É fácil reconhecer o hipomaníaco. No trabalho ou no convívio social, é aquele sujeito que parece ligado na tomada. Fala, pensa e age mais rápido que os demais. Dorme pouco, mas está sempre disposto, entusiasmado e cheio de idéias. Confiante, fala em projetos grandiosos. Faz várias coisas ao mesmo tempo e dá conta de todas elas. Em geral, os hipomaníacos são os mais populares da turma ou os “queridinhos” do chefe. Em muitos casos, são os próprios chefes. Esse é o lado bom da hipomania. As mesmas características levam os hipomaníacos a tomar atitudes que os prejudicam. Sua confiança sem limites faz com que reajam mal ao ser contrariados, mesmo em assuntos de pouca importância. Em casos extremos, sentem-se perseguidos por quem não concorda com suas opiniões. Tendem a assumir riscos exagerados, inclusive de vida. São propensos a comportamentos compulsivos, como gastar demais ou beber em excesso. “Os casamentos dos hipomaníacos costumam durar pouco”, informa a psiquiatra Dóris Moreno, do Hospital das Clínicas de São Paulo. “É difícil conviver com alguém cuja autoconfiança é ilimitada e que não gosta de ser contrariado”, ela completa.
Um livro recém-lançado nos Estados Unidos procura demonstrar que a hipomania está por trás dos feitos de muitos personagens célebres em todas as áreas do conhecimento. Em The Hypomanic Edge – The Link Between (a Little) Craziness and (a Lot of) Success in America (Os Limites da Hipomania – A Ligação entre (um pouco de) Loucura e (muito) Sucesso na América), o psiquiatra John D. Gartner, da Universidade Johns Hopkins, argumenta que a maioria dos empreendedores que fizeram a história dos Estados Unidos era hipomaníaca – a começar pelo próprio descobridor da América, o navegador genovês Cristóvão Colombo. Ele cultivava uma fé quase irracional em si mesmo. Também costumava ouvir vozes divinas falando-lhe sobre a viagem do descobrimento. “Como uma mão que podia ser sentida, Deus mostrou-me que era possível fazer a viagem e me encorajou a completar o projeto”, escreveu Colombo à corte espanhola em 1500. Segundo Gartner, 39% dos hipomaníacos relatam presságios divinos ou sentem-se impulsionados por vozes internas.

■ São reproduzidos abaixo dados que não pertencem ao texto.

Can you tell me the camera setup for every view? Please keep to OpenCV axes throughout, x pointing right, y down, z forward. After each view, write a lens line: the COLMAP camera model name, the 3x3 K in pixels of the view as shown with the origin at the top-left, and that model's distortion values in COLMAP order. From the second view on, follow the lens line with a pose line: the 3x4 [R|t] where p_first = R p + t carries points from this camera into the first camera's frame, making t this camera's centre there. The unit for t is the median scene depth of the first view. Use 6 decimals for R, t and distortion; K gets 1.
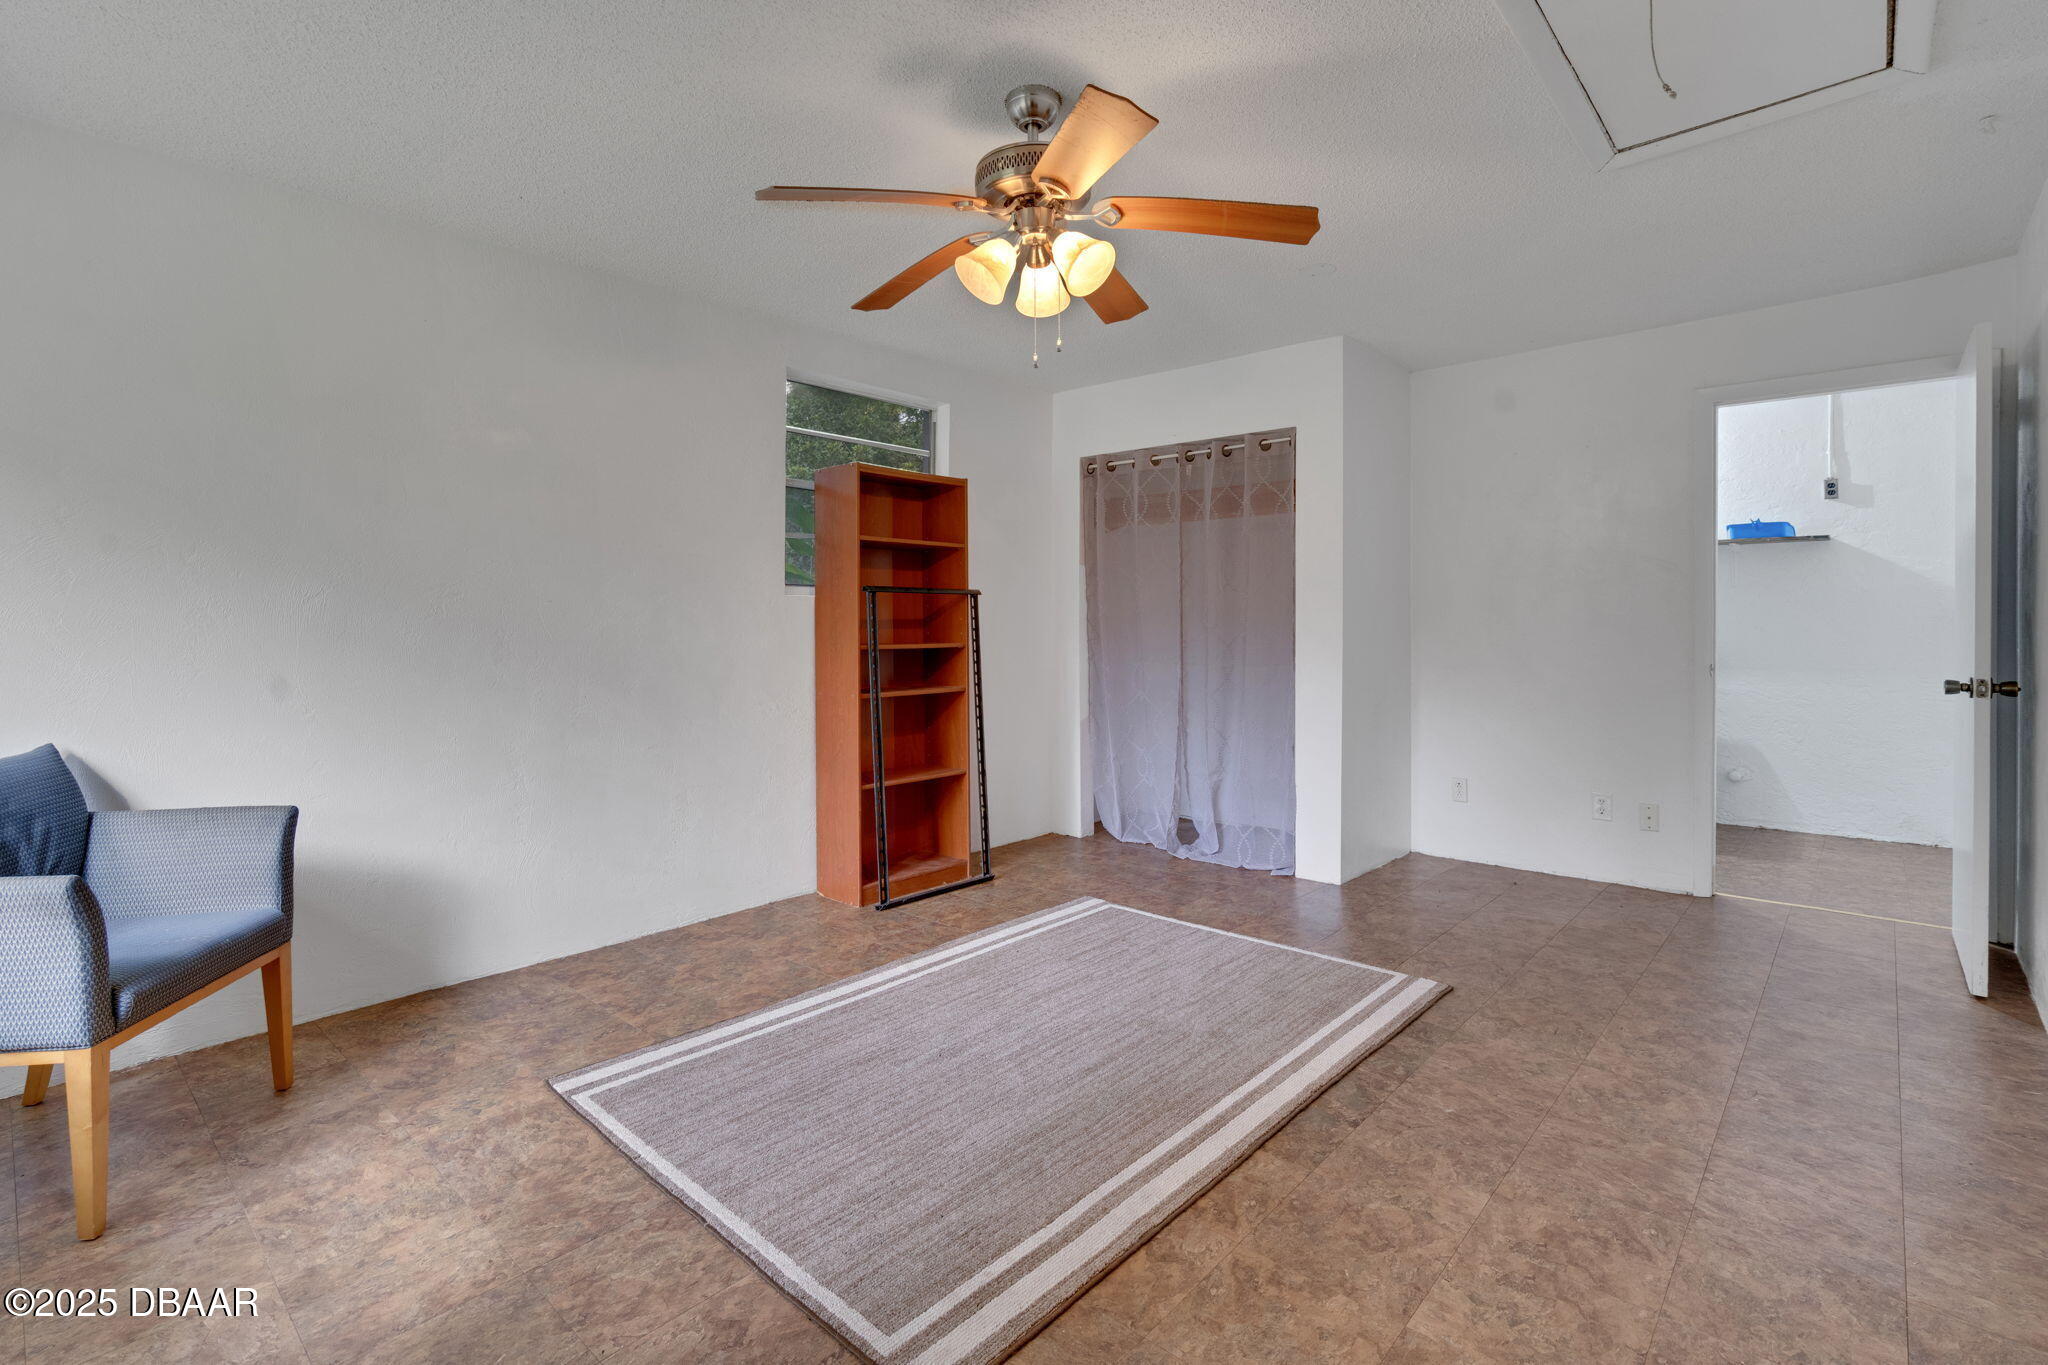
lens RADIAL K [[943.7, 0, 1021.8], [0, 943.7, 638.7], [0, 0, 1]] dist [-0.000694, 0.000010]
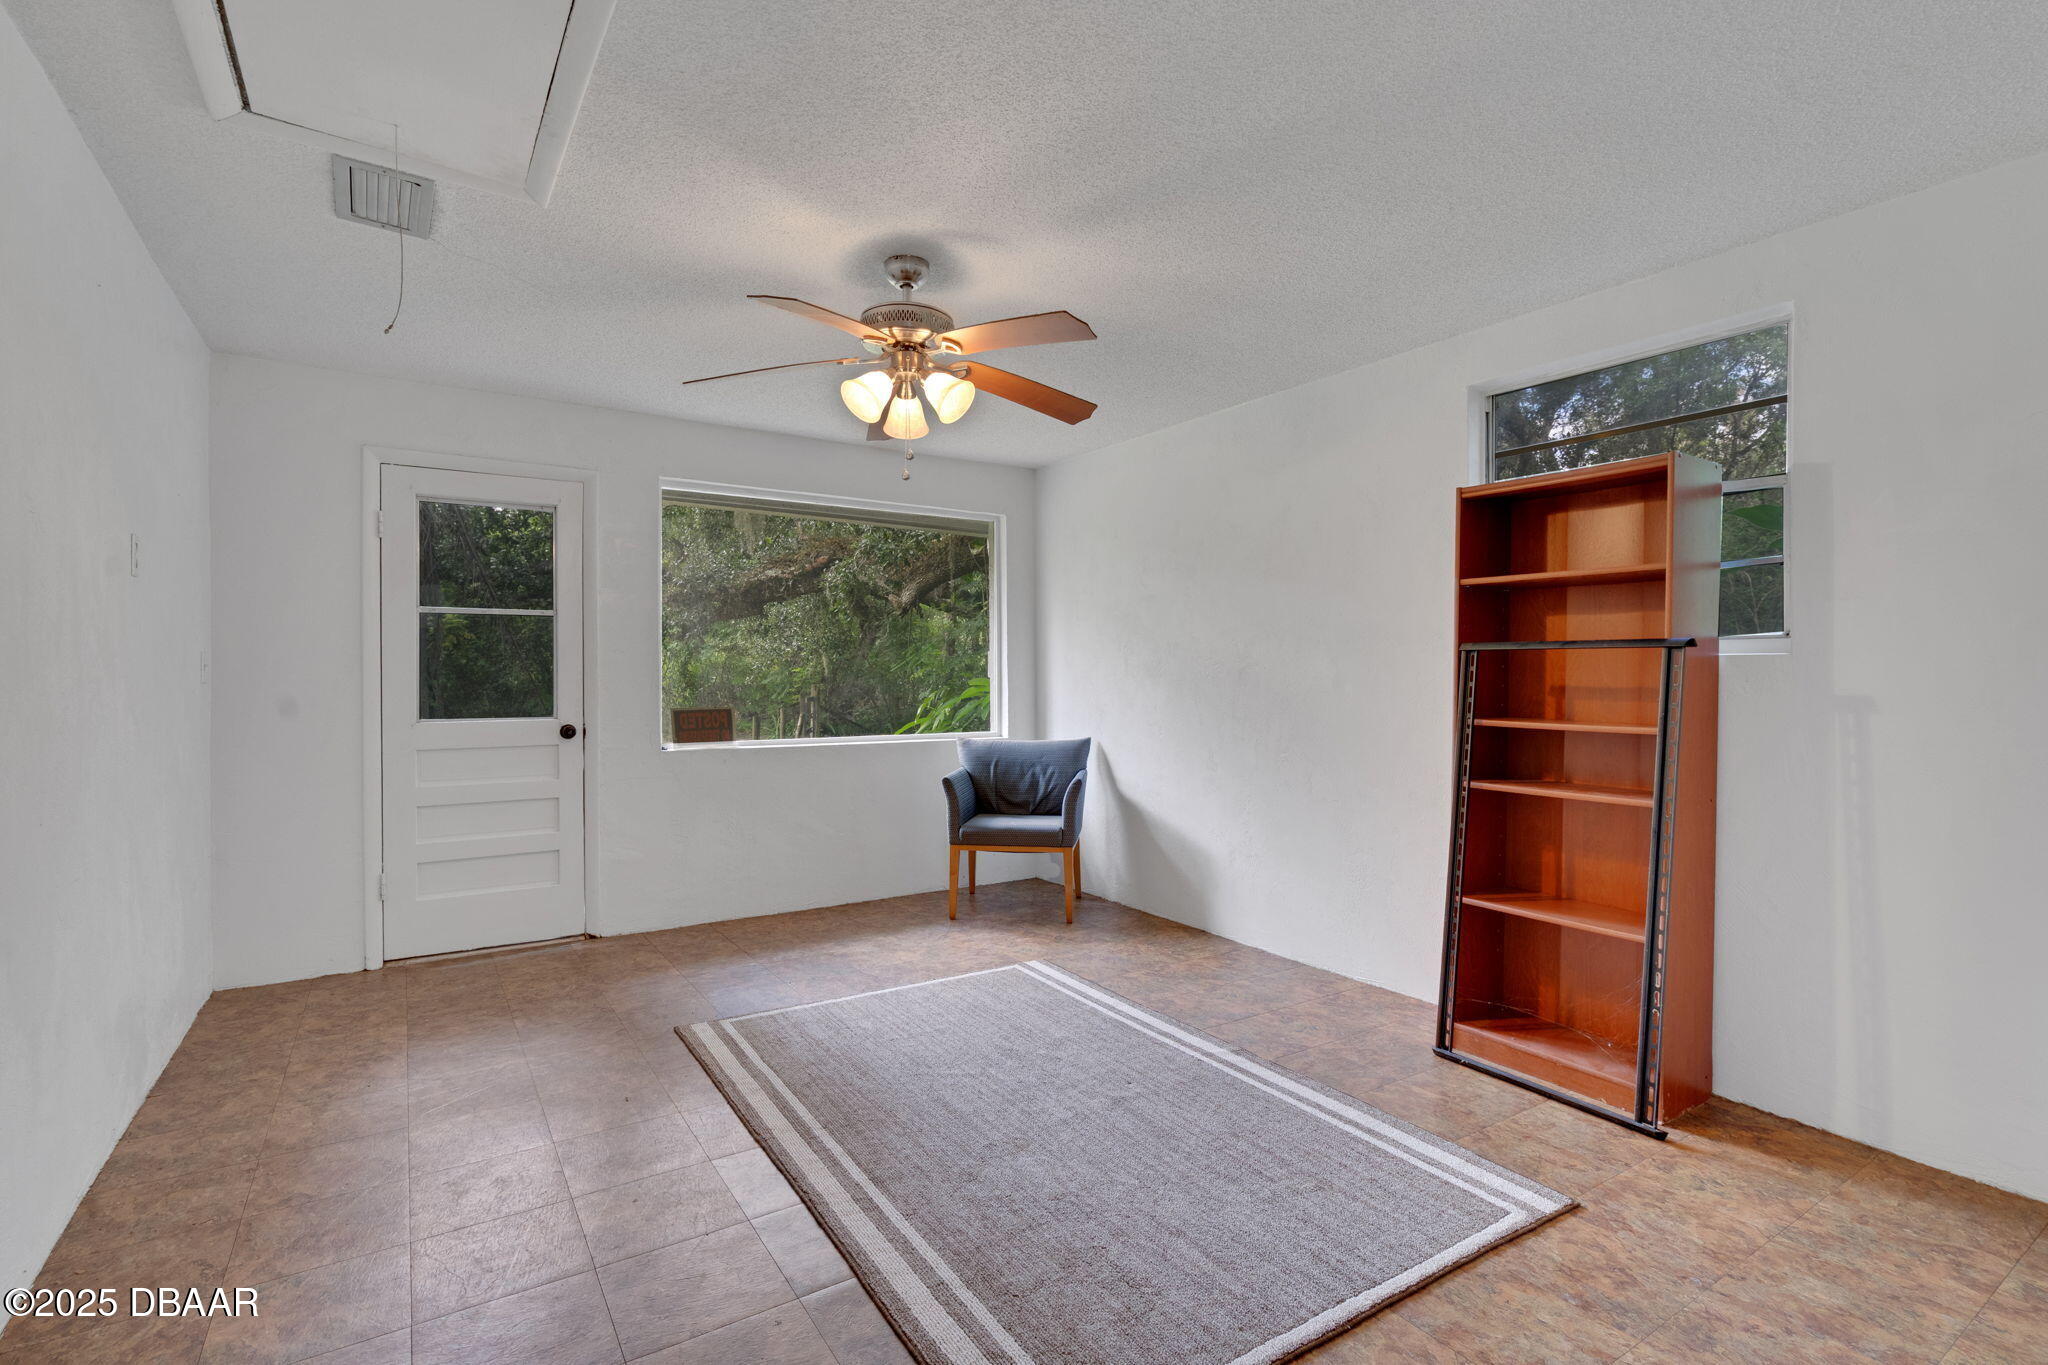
lens RADIAL K [[943.7, 0, 1022.1], [0, 943.7, 684.7], [0, 0, 1]] dist [-0.000694, 0.000010]
pose [[-0.250134, 0.008111, -0.968177, 0.928408], [-0.020473, 0.999697, 0.013665, -0.029108], [0.967995, 0.023239, -0.249893, 1.152010]]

O americano Henry Ford, pioneiro da indústria automobilística, citado no livro como um hipomaníaco histórico, tinha como mantra o seguinte raciocínio: “Tudo pode sempre ser feito mais rápido”. Não por acaso, Ford inventou também a linha de montagem, que reduziu drasticamente o tempo de produção de seus veículos.
Entre os contemporâneos analisados no livro de Gartner está o geneticista americano Craig Venter, um dos maiores cientistas da atualidade, chefe da equipe que concluiu o mapeamento do genoma humano em 2000. Venter concordou em se submeter a testes conduzidos pelo psiquiatra e, ao final, admitiu ser hipomaníaco. “Durante toda a vida me achei meio amalucado. Tinha tantas idéias grandiosas que era difícil manter o foco em uma delas. Mas sempre tive esse senso de grandeza, sabia que ocuparia um lugar importante na história”, disse Venter a Gartner. Para os hipomaníacos, o céu é o limite.